One of the best is Howard Elfman’s portrayal of a recovering alcoholic doctor who has fallen off the wagon and is literally shaking with self-disgust in front of us after realizing that his withered medical skills have killed a patient.  Or watching a cuckolded husband played by Christian T. Chan tell himself that he’s happy when we can see his tortured face belie his self-deception.
With his posture, warm baritone and exchanged glances with other characters, LeGette limns a cultured, gracious man who optimistically dreams of a society in which a tiny minority of intelligent and sensitive souls like the sisters will multiply until they dominate the world.

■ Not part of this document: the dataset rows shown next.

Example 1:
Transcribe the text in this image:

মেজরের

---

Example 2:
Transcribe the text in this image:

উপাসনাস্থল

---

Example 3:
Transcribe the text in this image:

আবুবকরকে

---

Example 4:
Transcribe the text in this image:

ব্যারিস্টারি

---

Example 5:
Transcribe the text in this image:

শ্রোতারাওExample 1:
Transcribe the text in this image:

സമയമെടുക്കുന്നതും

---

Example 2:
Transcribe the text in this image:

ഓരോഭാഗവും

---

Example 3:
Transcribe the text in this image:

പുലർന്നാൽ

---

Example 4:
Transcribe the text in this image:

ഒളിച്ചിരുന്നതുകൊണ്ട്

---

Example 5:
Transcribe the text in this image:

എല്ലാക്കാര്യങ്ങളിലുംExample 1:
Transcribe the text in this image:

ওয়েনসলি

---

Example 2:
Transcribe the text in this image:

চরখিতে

The actresses playing the sisters (who must have had different mothers) are unassailable if not riveting. The tall willowy Yevgeniya Kats delivers the sense of Olga’s hatred of her job as a schoolmarm although the streamlined script leaves Olga more of a cipher than her siblings. Diana Garle is engaging as a Hispanic Irina who initially is suffused with the ecstatic enthusiasm of youth but whose spirit is chastened by the erosion of time. Best among equals is Emily Batsford whose grim-faced Masha has been disillusioned by her marriage until Vershinin’s forbidden love elevates and then destroys her.
But shed no tears for this production. MTC’s Three Sisters is a celebration of theatrical imagination that needs no excuses.

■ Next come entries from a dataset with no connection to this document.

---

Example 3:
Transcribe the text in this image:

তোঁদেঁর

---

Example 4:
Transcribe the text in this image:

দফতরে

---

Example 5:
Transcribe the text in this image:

Christine Dolen reviewed for The Miami Herald:
As adapted by director Stephanie Ansin and designer Fernando Calzadilla, the newest take on a Russian theater classic aims to be inclusive and clear, welcoming and intimate. Intricate in its conception and benefitting from the work done over a long rehearsal period, MTC’s Three Sisters realizes its high ambitions on almost every level – script, design, performances, movement, music and sound. Is it flawless? No, but it is an enchanting, unique South Florida theatrical experience.
For this Three Sisters, the audience sits on a moveable onstage riser, at first facing the elegant public area of the Calzadilla-designed home and, beyond that, the dining room with its impossibly long table. Then, as the action shifts to a shared bedroom, we shift in that direction. After another turn, tragedy unfolds on a vast porch, then a hopeful note is sounded as the play ends where it began. Sounds dizzying, but moving the riser actually enhances the actor-audience connection.
Honed over two months of rehearsal, the performances are uniformly strong. Kats is a calm, level-headed Olga, a 28-year-old “spinster” who mothers the younger Irina. Batsford creates a tempestuous, deeply unhappy Masha, a woman dismissive in her dealings with her devoted husband Kulygin (Christian T. Chan), shameless in her surrender to the seductively charming Lt. Col. Vershinin (Wayne LeGette). Garle’s radiant Irina juggles disparate suitors, in particular the elegant Baron Tuzenbach (Troy Davidson) and the surly Captain Solyony (Art Garcia), but neither can compete with the imagined true love who awaits her in Moscow.
Utilizing multicultural casting and deliberately embracing such anachronistic touches as a tender snippet of a duet by LeGette and Batsford on Embraceable You, Ansin and Calzadilla have crafted a Three Sisters that has as much to say to 21st century Miami as Chekhov’s original did to Irina’s beloved Moscow more than 100 years ago.
Three Sisters plays at Miami Theater Center through December 22, 2012.